あなたがそばにいて欲しい

 君は本当に蕎麦が好きなんだね。手打ち蕎麦を作るのが趣味って話は聞いていたけど、こんなに本格的な道具一式持っているなんてまったく知らなかったよ。
 蕎麦の実を擦り潰す石臼なんて持っていたんだ。臼というものを実際に使うのを初めて見たからすごくびっくりした。そうか、蕎麦の実を粉にするところから作っていたのか。お店の人じゃなくてもそこから始めることができるんだね。
 それにしても一生懸命になって挽いていたなあ。ずいぶんと長い時間をかけて、ごりごりごりごりと。額に汗が何粒も流れて光っていたよ。ずいぶんと骨だったんじゃないかなって心配だよ。まあ、これはちょいと特例だったからね。臼を使う前の下準備にも手間取らせたし。
 それから、麺棒。麺の棒って書くんだから、そりゃ麺打ちに必要な道具なんだろうけど、恥ずかしながら僕にとって麺棒っていうのはお菓子の生地を伸ばす道具だったんだ。君は知らないだろうけど、僕の妹はよく手作りクッキーを作ってくれたんだ。あ、妹の彼氏へのプレゼントの残り物だけどね。頻繁に手伝わされていたから、僕の麺棒の使い方もなかなかのものだったんじゃないかと思うよ。うーん、でも蕎麦の延ばし方とは力の加減が違うんだろうね、きっとさ。
 それにしても、麺棒を転がして伸ばしていく君の視線はとてもまっすぐで真剣そのものだった。一心不乱に打ち込む瞳に僕は吸い込まれそうだった。いや、吸い込まれたいって思ったくらいさ。それは叶わなかったけどね。

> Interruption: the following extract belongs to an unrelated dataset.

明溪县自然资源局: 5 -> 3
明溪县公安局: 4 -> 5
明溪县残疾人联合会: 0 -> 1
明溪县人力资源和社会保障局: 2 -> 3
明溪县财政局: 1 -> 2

 そうそう、ぎらりと光る蕎麦専用の包丁の迫力にはまいったよ。普通の包丁と形も違うんだな。あんな大きくて異形の包丁を君が自在に奮うなんてさ、見かけとのギャップが大きすぎてさ。でも、器用で繊細で、力もあって、本当に君は完璧な奴だって惚れ直してしまったよ。
 そして、神経質な君は、コマ板を使ってきっちりと均等に切り分けていったね。いつもと勝手が違っていたから、すごく切りにくそうにしていたけれど、それでも持ち前の冷静さを失わずに、君は立派にやり遂げたよ。

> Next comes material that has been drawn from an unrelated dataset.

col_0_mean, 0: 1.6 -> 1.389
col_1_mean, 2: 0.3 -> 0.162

 この一連の作業に、ずぼらな僕にはやっぱり蕎麦打ちは無理だなってしみじみ思ったもんだ。
 こうしてようやく出来上がったものを君は丁寧にお重に詰めて、風呂敷に包んで、月夜にピクニック。静かな静かな山の村、君の足音だけが響いていたよ。
 目指す先は、君専用の蕎麦畑。まだ種蒔く前の、まっさらな畑。なんだよ、自分の蕎麦畑まで持っているなんて、どこまで蕎麦を愛しているんだい。
 浅ましい僕は嫉妬に身を焦がしそうだったけど、そんな必要はなかったんだな。
 君はお重から取り出した。そして、石臼で挽いた粉末状の僕の骨と、細かく切り刻んだ僕の肉片を、そりゃあもう丁寧に畑に蒔いていった。隅から隅までね。

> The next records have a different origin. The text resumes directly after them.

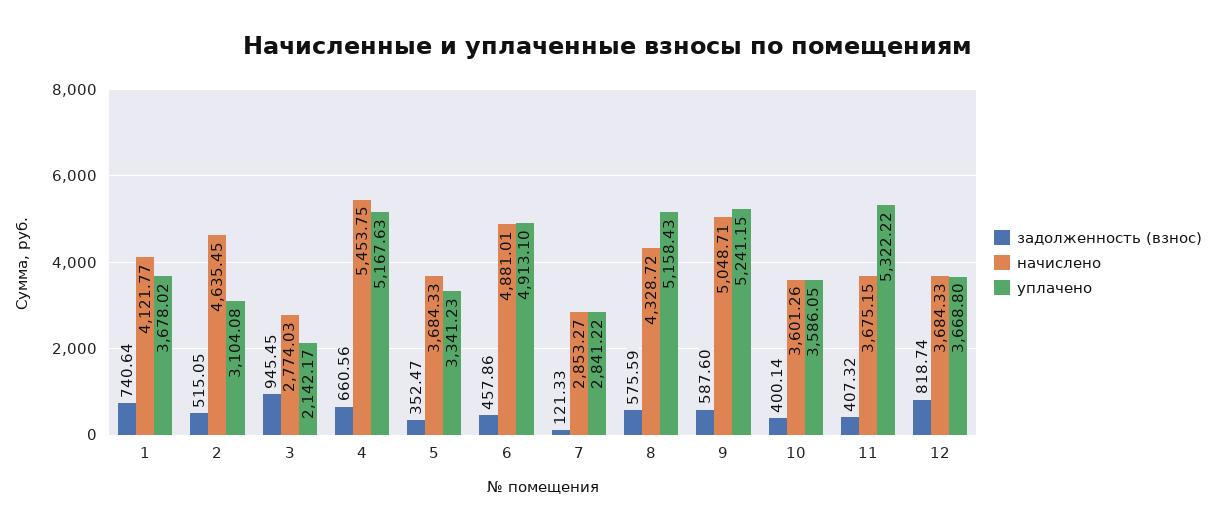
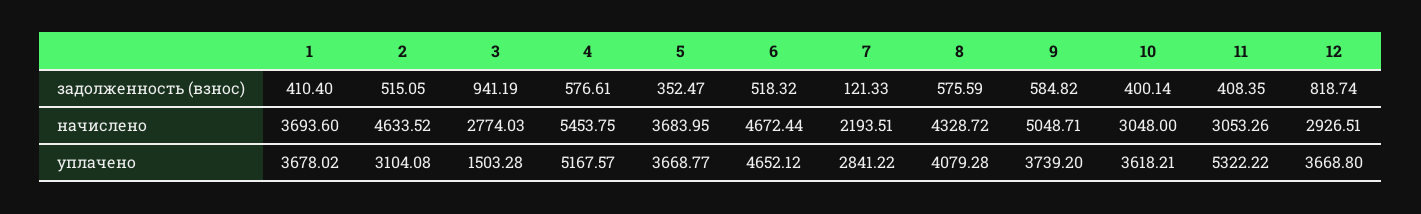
задолженность (взнос), 1: 740.64 -> 410.4
начислено, 1: 4121.77 -> 3693.6
начислено, 2: 4635.45 -> 4633.52
задолженность (взнос), 3: 945.45 -> 941.19
уплачено, 3: 2142.17 -> 1503.28
задолженность (взнос), 4: 660.56 -> 576.61
уплачено, 4: 5167.63 -> 5167.57
начислено, 5: 3684.33 -> 3683.95
уплачено, 5: 3341.23 -> 3668.77
задолженность (взнос), 6: 457.86 -> 518.32
начислено, 6: 4881.01 -> 4672.44
уплачено, 6: 4913.1 -> 4652.12
начислено, 7: 2853.27 -> 2193.51
уплачено, 8: 5158.43 -> 4079.28
задолженность (взнос), 9: 587.6 -> 584.82
уплачено, 9: 5241.15 -> 3739.2
начислено, 10: 3601.26 -> 3048
уплачено, 10: 3586.05 -> 3618.21
задолженность (взнос), 11: 407.32 -> 408.35
начислено, 11: 3675.15 -> 3053.26
начислено, 12: 3684.33 -> 2926.51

 きれいなまん丸お月様が見守る中、ひっそりこっそり畑を耕して、畑の土と僕の身体はぐちゅぐちゅと混ぜられてちょうどいい具合に一つとなった。
 そう、僕は君の蕎麦畑。君の蕎麦畑は僕自身。
 蕎麦に詳しい君なら知っているはずだけど、蕎麦ってとても肥えた土地には向かない作物なんだってね。でも、僕の肉体はあまりに貧弱すぎてろくな肥料にはならなかったようだ。だから、大丈夫。君の大切な蕎麦畑は、ただ僕の、君への想いだけが満ちて広がっている。その想いを蕎麦の根が吸い上げて、立派に葉を広げ、そして、ほら。
 あの月夜の晩と違って、君はお日様の下、堂々と僕たちの様子を見に来てくれた。
 君の笑顔にこちらも嬉しくなる。ちょっぴり皺が出来た気がするけど、相変わらずチャーミングだよ。
 君が育てた、僕が見守る蕎麦畑一面に真っ白い花々が咲き乱れる。蕎麦がこんなきれいな花を咲かせるなんて、蕎麦畑になるまで僕は知らなかったんだ。
 ああ、蕎麦を、僕をもっと見て、笑って、愛して。
 蕎麦は僕に根を張り、立派に花咲いて、豊かに実らせる。僕の想いの結晶を君が食べる。僕のことを思いながら。
(あなたがソバにいる)
 約束するよ、僕は君の蕎麦畑を守り続ける。そうとも、君と共に。ずっとずっと。